### Material for this task
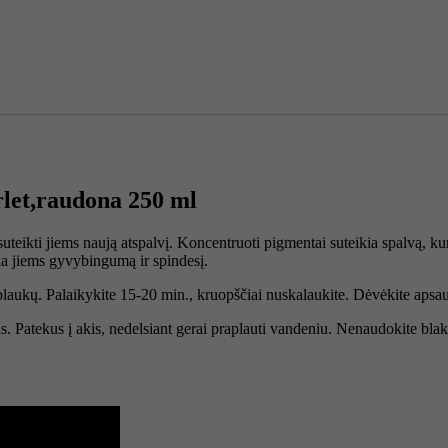
rlet,raudona 250 ml
, suteikti jiems naują atspalvį. Koncentruoti pigmentai suteikia spalvą,
kia jiems gyvybingumą ir spindesį.
 plaukų. Palaikykite 15-20 min., kruopščiai nuskalaukite. Dėvėkite apsau
is. Patekus į akis, nedelsiant gerai praplauti vandeniu. Nenaudokite bla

### Your instructions
Would you return, unchanged, the lines from the one containing "suteikti jiems naują" through the end of the entries?

### Reply
, suteikti jiems naują atspalvį. Koncentruoti pigmentai suteikia spalvą,
kia jiems gyvybingumą ir spindesį.
 plaukų. Palaikykite 15-20 min., kruopščiai nuskalaukite. Dėvėkite apsau
is. Patekus į akis, nedelsiant gerai praplauti vandeniu. Nenaudokite bla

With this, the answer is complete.